ACTIVITY:
Copy every line of text from the records below word for word, without the pictures.

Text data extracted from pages
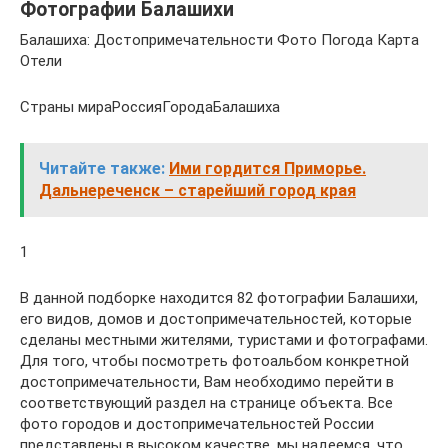
Фотографии Балашихи
Балашиха: Достопримечательности Фото Погода Карта
Отели
Страны мираРоссияГородаБалашиха
Читайте также:
Ими гордится Приморье.
Дальнереченск – старейший город края
1
В данной подборке находится 82 фотографии Балашихи,
его видов, домов и достопримечательностей, которые
сделаны местными жителями, туристами и фотографами.
Для того, чтобы посмотреть фотоальбом конкретной
достопримечательности, Вам необходимо перейти в
соответствующий раздел на странице объекта. Все
фото городов и достопримечательностей России
представлены в высоком качестве, мы надеемся, что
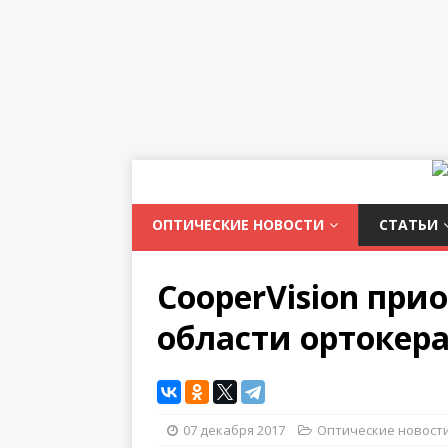
ОПТИЧЕСКИЕ НОВОСТИ
СТАТЬИ
CooperVision при
области ортокер
07 декабря 2017
Оптические новост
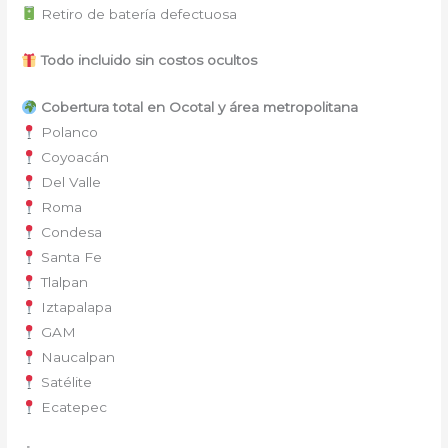
Retiro de batería defectuosa
Todo incluido sin costos ocultos
Cobertura total en Ocotal y área metropolitana
Polanco
Coyoacán
Del Valle
Roma
Condesa
Santa Fe
Tlalpan
Iztapalapa
GAM
Naucalpan
Satélite
Ecatepec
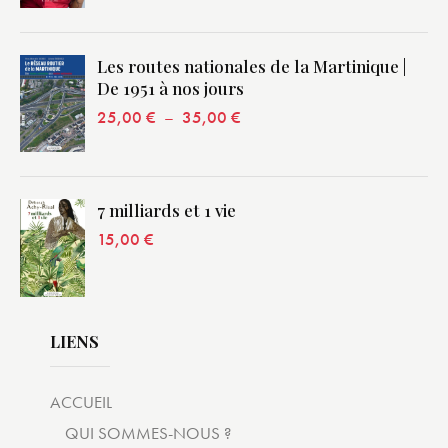
Les routes nationales de la Martinique |
De 1951 à nos jours
25,00
€
–
35,00
€
7 milliards et 1 vie
15,00
€
LIENS
ACCUEIL
QUI SOMMES-NOUS ?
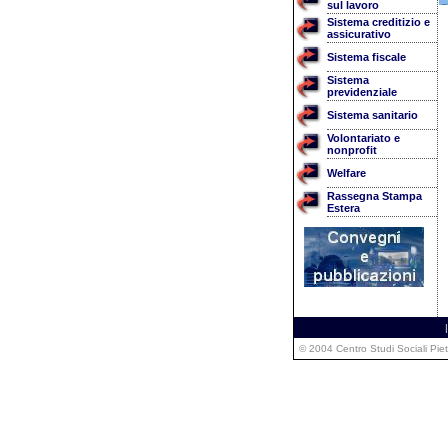
sul lavoro
Sistema creditizio e
assicurativo
Sistema fiscale
Sistema
previdenziale
Sistema sanitario
Volontariato e
nonprofit
Welfare
Rassegna Stampa
Estera
|
© 2004 Centro Studi Sociali Pie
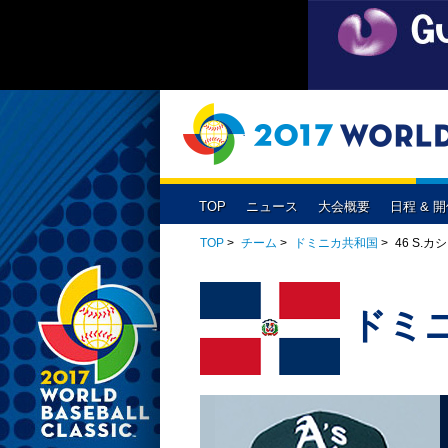
TOP
ニュース
大会概要
日程 & 
大会出場チーム
放送予定
侍ジャパンスケジュール
1次ラウンド
開催概要
チケット
チャイニーズ・タ
2次ラウン
1次ラウンド
（東京ドーム）
プールA
プールB
TOP
>
チーム
>
ドミニカ共和国
>
46 S.カ
キューバ
日本
カ
決勝ラウンド
プエルトリコ
ベネズエラ
予選試合結果
ドミ
予選1組
予選2組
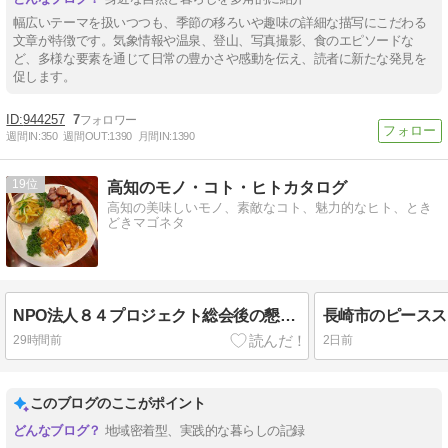
幅広いテーマを扱いつつも、季節の移ろいや趣味の詳細な描写にこだわる
文章が特徴です。気象情報や温泉、登山、写真撮影、食のエピソードな
ど、多様な要素を通じて日常の豊かさや感動を伝え、読者に新たな発見を
促します。
944257
7
週間IN:
350
週間OUT:
1390
月間IN:
1390
19
高知のモノ・コト・ヒトカタログ
高知の美味しいモノ、素敵なコト、魅力的なヒト、とき
どきマゴネタ
NPO法人８４プロジェクト総会後の懇親会は『華珍園』
長崎市のピースス
29時間前
2日前
このブログのここがポイント
地域密着型、実践的な暮らしの記録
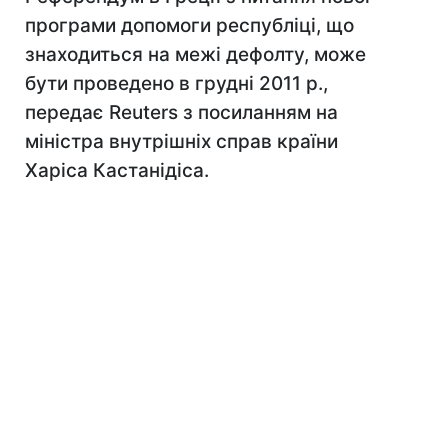
програми допомоги республіці, що
знаходиться на межі дефолту, може
бути проведено в грудні 2011 р.,
передає Reuters з посиланням на
міністра внутрішніх справ країни
Харіса Кастанідіса.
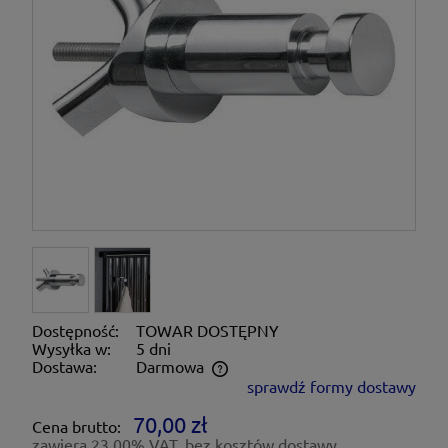
Dostępność:
TOWAR DOSTĘPNY
Wysyłka w:
5 dni
Dostawa:
Darmowa
sprawdź formy dostawy
Cena nie zawiera ewentualnych kosztów płatności
70,00 zł
Cena brutto:
zawiera 23,00% VAT, bez kosztów dostawy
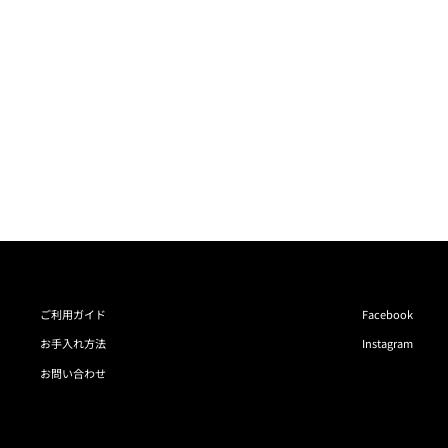
ご利用ガイド
Facebook
お手入れ方法
Instagram
お問い合わせ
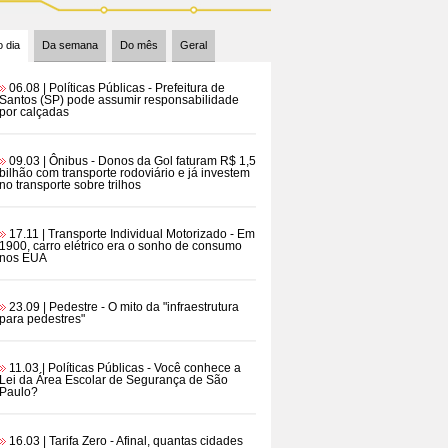
 dia
Da semana
Do mês
Geral
06.08 | Políticas Públicas
- Prefeitura de
Santos (SP) pode assumir responsabilidade
por calçadas
09.03 | Ônibus
- Donos da Gol faturam R$ 1,5
bilhão com transporte rodoviário e já investem
no transporte sobre trilhos
17.11 | Transporte Individual Motorizado
- Em
1900, carro elétrico era o sonho de consumo
nos EUA
23.09 | Pedestre
- O mito da "infraestrutura
para pedestres"
11.03 | Políticas Públicas
- Você conhece a
Lei da Área Escolar de Segurança de São
Paulo?
16.03 | Tarifa Zero
- Afinal, quantas cidades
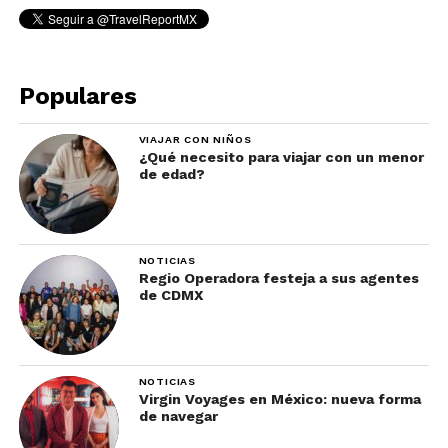
Populares
VIAJAR CON NIÑOS
¿Qué necesito para viajar con un menor
de edad?
NOTICIAS
Regio Operadora festeja a sus agentes
de CDMX
NOTICIAS
Virgin Voyages en México: nueva forma
de navegar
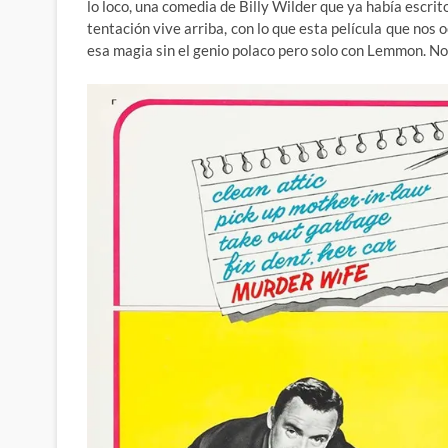
lo loco, una comedia de Billy Wilder que ya había escrit
tentación vive arriba, con lo que esta película que nos
esa magia sin el genio polaco pero solo con Lemmon. No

WRITTEN RESPONSE:
Фотографии Балашихи
Балашиха: Достопримечательности Фото Погода Карта
Отели
Страны мираРоссияГородаБалашиха
Читайте также:
Ими гордится Приморье.
Дальнереченск – старейший город края
1
В данной подборке находится 82 фотографии Балашихи,
его видов, домов и достопримечательностей, которые
сделаны местными жителями, туристами и фотографами.
Для того, чтобы посмотреть фотоальбом конкретной
достопримечательности, Вам необходимо перейти в
соответствующий раздел на странице объекта. Все
фото городов и достопримечательностей России
представлены в высоком качестве, мы надеемся, что
ОПТИЧЕСКИЕ НОВОСТИ
СТАТЬИ
CooperVision при
области ортокер
07 декабря 2017
Оптические новост
Retiro de batería defectuosa
Todo incluido sin costos ocultos
Cobertura total en Ocotal y área metropolitana
Polanco
Coyoacán
Del Valle
Roma
Condesa
Santa Fe
Tlalpan
Iztapalapa
GAM
Naucalpan
Satélite
Ecatepec
Les routes nationales de la Martinique |
De 1951 à nos jours
25,00
€
–
35,00
€
7 milliards et 1 vie
15,00
€
LIENS
ACCUEIL
QUI SOMMES-NOUS ?
sul lavoro
Sistema creditizio e
assicurativo
Sistema fiscale
Sistema
previdenziale
Sistema sanitario
Volontariato e
nonprofit
Welfare
Rassegna Stampa
Estera
|
© 2004 Centro Studi Sociali Pie
TOP
ニュース
大会概要
日程 & 
大会出場チーム
放送予定
侍ジャパンスケジュール
1次ラウンド
開催概要
チケット
チャイニーズ・タ
2次ラウン
1次ラウンド
（東京ドーム）
プールA
プールB
TOP
>
チーム
>
ドミニカ共和国
>
46 S.カ
キューバ
日本
カ
決勝ラウンド
プエルトリコ
ベネズエラ
予選試合結果
ドミ
予選1組
予選2組
幅広いテーマを扱いつつも、季節の移ろいや趣味の詳細な描写にこだわる
文章が特徴です。気象情報や温泉、登山、写真撮影、食のエピソードな
ど、多様な要素を通じて日常の豊かさや感動を伝え、読者に新たな発見を
促します。
944257
7
週間IN:
350
週間OUT:
1390
月間IN:
1390
19
高知のモノ・コト・ヒトカタログ
高知の美味しいモノ、素敵なコト、魅力的なヒト、とき
どきマゴネタ
NPO法人８４プロジェクト総会後の懇親会は『華珍園』
長崎市のピースス
29時間前
2日前
このブログのここがポイント
地域密着型、実践的な暮らしの記録
програми допомоги республіці, що
знаходиться на межі дефолту, може
бути проведено в грудні 2011 р.,
передає Reuters з посиланням на
міністра внутрішніх справ країни
Харіса Кастанідіса.
Dostępność:
TOWAR DOSTĘPNY
Wysyłka w:
5 dni
Dostawa:
Darmowa
sprawdź formy dostawy
Cena nie zawiera ewentualnych kosztów płatności
70,00 zł
Cena brutto:
zawiera 23,00% VAT, bez kosztów dostawy
ご利用ガイド
Facebook
お手入れ方法
Instagram
お問い合わせ
 dia
Da semana
Do mês
Geral
06.08 | Políticas Públicas
- Prefeitura de
Santos (SP) pode assumir responsabilidade
por calçadas
09.03 | Ônibus
- Donos da Gol faturam R$ 1,5
bilhão com transporte rodoviário e já investem
no transporte sobre trilhos
17.11 | Transporte Individual Motorizado
- Em
1900, carro elétrico era o sonho de consumo
nos EUA
23.09 | Pedestre
- O mito da "infraestrutura
para pedestres"
11.03 | Políticas Públicas
- Você conhece a
Lei da Área Escolar de Segurança de São
Paulo?
16.03 | Tarifa Zero
- Afinal, quantas cidades
Populares
VIAJAR CON NIÑOS
¿Qué necesito para viajar con un menor
de edad?
NOTICIAS
Regio Operadora festeja a sus agentes
de CDMX
NOTICIAS
Virgin Voyages en México: nueva forma
de navegar
lo loco, una comedia de Billy Wilder que ya había escrit
tentación vive arriba, con lo que esta película que nos
esa magia sin el genio polaco pero solo con Lemmon. No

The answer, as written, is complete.